Entries shown Block Start

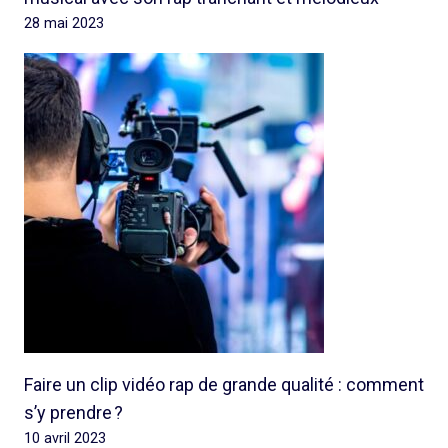
28 mai 2023
Faire un clip vidéo rap de grande qualité : comment
s’y prendre ?
10 avril 2023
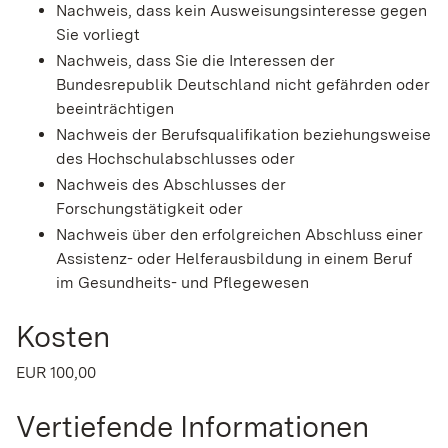
Nachweis, dass kein Ausweisungsinteresse gegen
Sie vorliegt
Nachweis, dass Sie die Interessen der
Bundesrepublik Deutschland nicht gefährden oder
beeinträchtigen
Nachweis der Berufsqualifikation beziehungsweise
des Hochschulabschlusses oder
Nachweis des Abschlusses der
Forschungstätigkeit oder
Nachweis über den erfolgreichen Abschluss einer
Assistenz- oder Helferausbildung in einem Beruf
im Gesundheits- und Pflegewesen
Kosten
EUR 100,00
Vertiefende Informationen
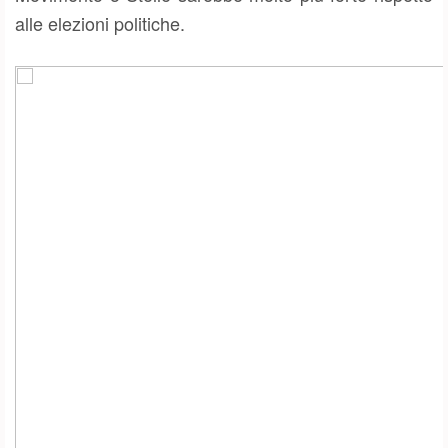
alle elezioni politiche.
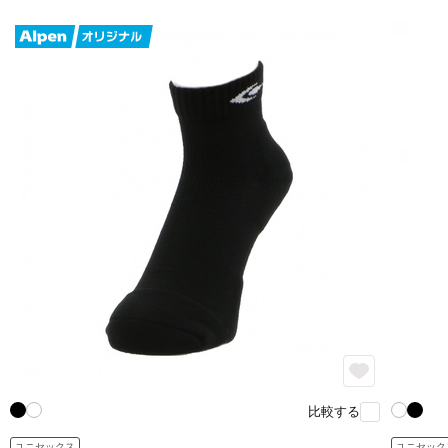
比較する
ユニセックス
ユニセック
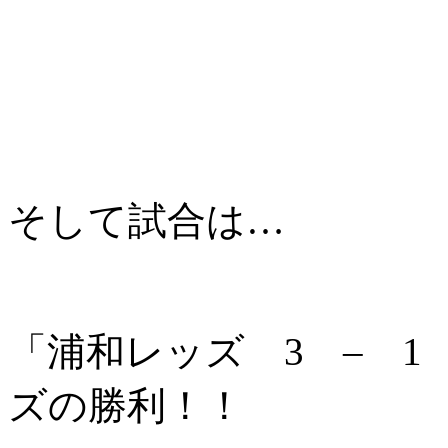
そして試合は…
「浦和レッズ 3 – 
ズの勝利！！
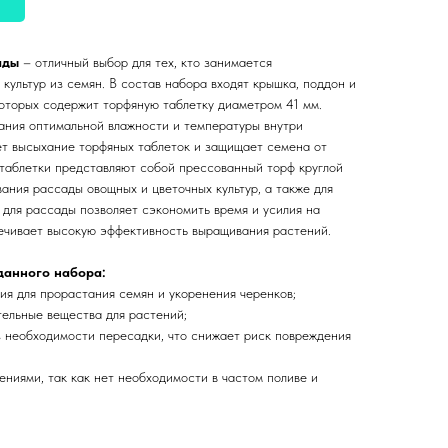
ады
– отличный выбор для тех, кто занимается
ультур из семян. В состав набора входят крышка, поддон и
которых содержит торфяную таблетку диаметром 41 мм.
ания оптимальной влажности и температуры внутри
т высыхание торфяных таблеток и защищает семена от
 таблетки представляют собой прессованный торф круглой
ания рассады овощных и цветочных культур, а также для
 для рассады позволяет сэкономить время и усилия на
печивает высокую эффективность выращивания растений.
данного набора:
ия для прорастания семян и укоренения черенков;
тельные вещества для растений;
ез необходимости пересадки, что снижает риск повреждения
тениями, так как нет необходимости в частом поливе и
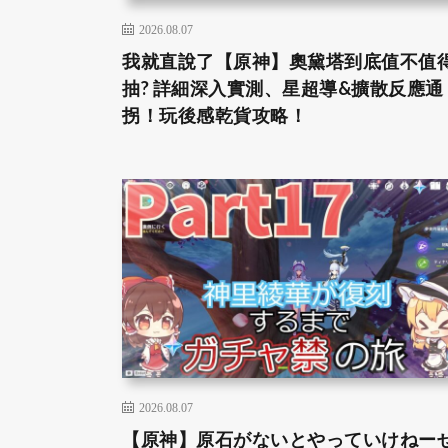
2026.08.07
我就直說了【原神】奧黛塔到底值不值
抽? 詳細深入實測、星超導&擴散反應通
拐！玩後感乾貨攻略！
2026.08.07
【原神】原石がないとやっていけねー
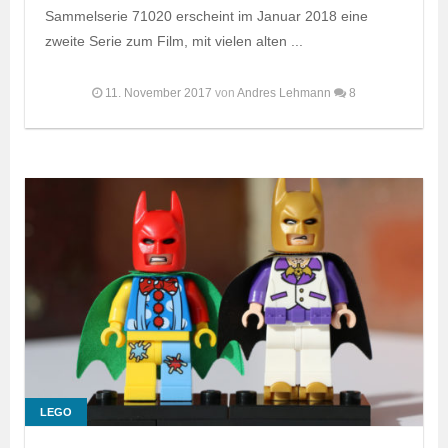
Sammelserie 71020 erscheint im Januar 2018 eine
zweite Serie zum Film, mit vielen alten ...
11. November 2017
von
Andres Lehmann
8
LEGO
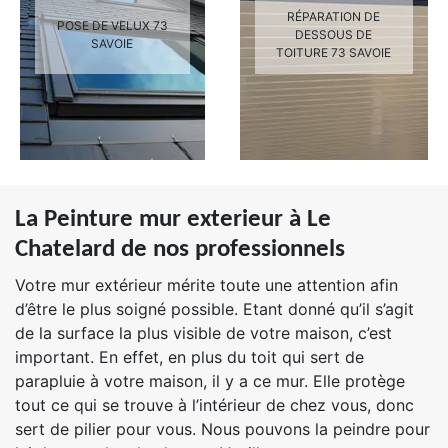
RÉPARATION DE
POSE DE VELUX 73
DESSOUS DE
SAVOIE
TOITURE 73 SAVOIE
La Peinture mur exterieur à Le
Chatelard de nos professionnels
Votre mur extérieur mérite toute une attention afin
d’être le plus soigné possible. Etant donné qu’il s’agit
de la surface la plus visible de votre maison, c’est
important. En effet, en plus du toit qui sert de
parapluie à votre maison, il y a ce mur. Elle protège
tout ce qui se trouve à l’intérieur de chez vous, donc
sert de pilier pour vous. Nous pouvons la peindre pour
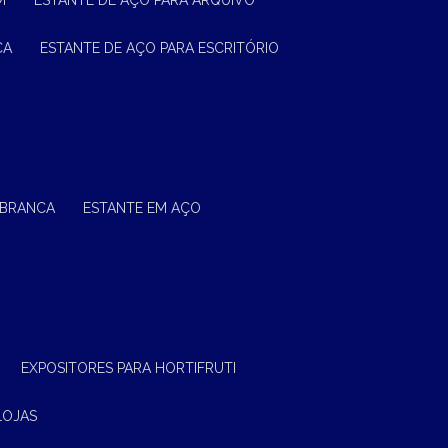
M
ESTANTE DE AÇO PARA ARQUIVO
CA
ESTANTE DE AÇO PARA ESCRITÓRIO
 BRANCA
ESTANTE EM AÇO
EXPOSITORES PARA HORTIFRUTI
LOJAS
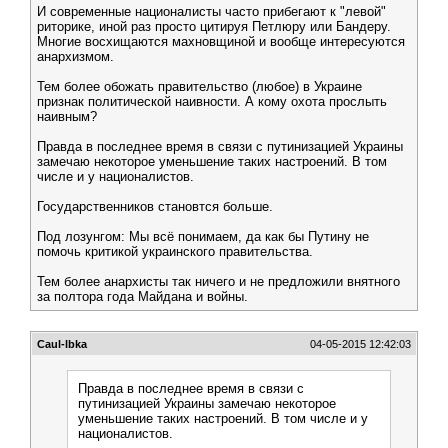
И современные националисты часто прибегают к "левой"
риторике, иной раз просто цитируя Петлюру или Бандеру.
Многие восхищаются махновщиной и вообще интересуются
анархизмом.
Тем более обожать правительство (любое) в Украине
признак политической наивности. А кому охота прослыть
наивным?
Правда в последнее время в связи с путинизацией Украины
замечаю некоторое уменьшение таких настроений. В том
числе и у националистов.
Государственников становтся больше.
Под лозунгом: Мы всё понимаем, да как бы Путину не
помочь критикой украинского правительства.
Тем более анархисты так ничего и не предложили внятного
за полтора года Майдана и войны.
Caul-lbka
04-05-2015 12:42:03
Правда в последнее время в связи с
путинизацией Украины замечаю некоторое
уменьшение таких настроений. В том числе и у
националистов.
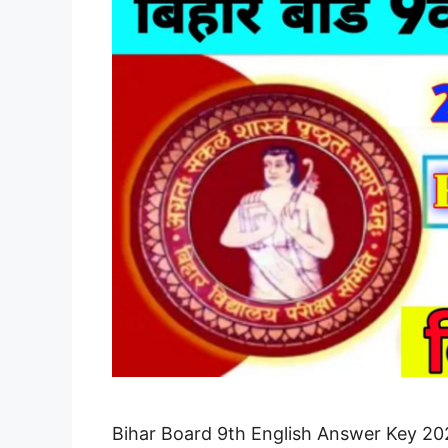
Bihar Board 9th English Answer Key 2022 :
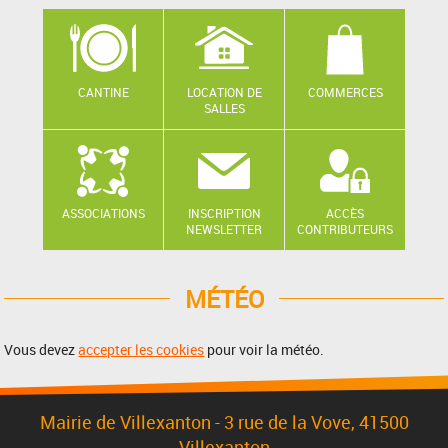
CANTINE
LOCATION DE
COMMERCES
SALLES
ASSOCIATIONS
INSCRIPTION
ACCÈS
NEWSLETTER
CONTRIBUTEURS
MÉTÉO
Vous devez
accepter les cookies
pour voir la météo.
Mairie de Villexanton - 3 rue de la Vove, 41500
Villexanton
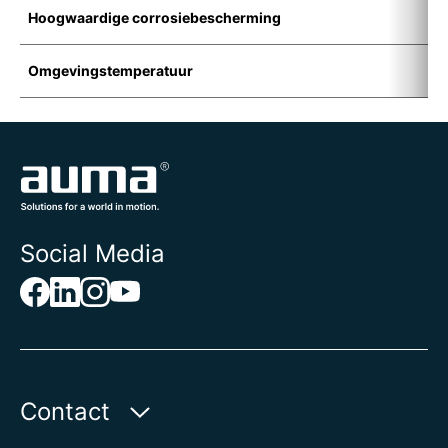
Hoogwaardige corrosiebescherming
I
Omgevingstemperatuur
-
Social Media
Contact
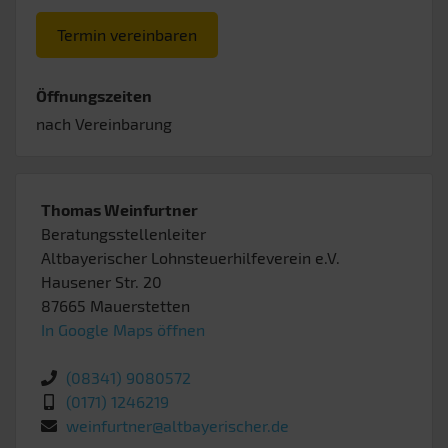
Termin vereinbaren
Öffnungszeiten
nach Vereinbarung
Thomas Weinfurtner
Beratungsstellenleiter
Altbayerischer Lohnsteuerhilfeverein e.V.
Hausener Str. 20
87665
Mauerstetten
In Google Maps öffnen
(08341) 9080572
(0171) 1246219
weinfurtner@altbayerischer.de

Entries shown Block End

◆ **Problem to solve**
Nothing but the lines from the one that contains "Hausener Str. 20" through the last line of the entries should appear in your reply, each repeated exactly.

◆ **Task output**
Hausener Str. 20
87665
Mauerstetten
In Google Maps öffnen
(08341) 9080572
(0171) 1246219
weinfurtner@altbayerischer.de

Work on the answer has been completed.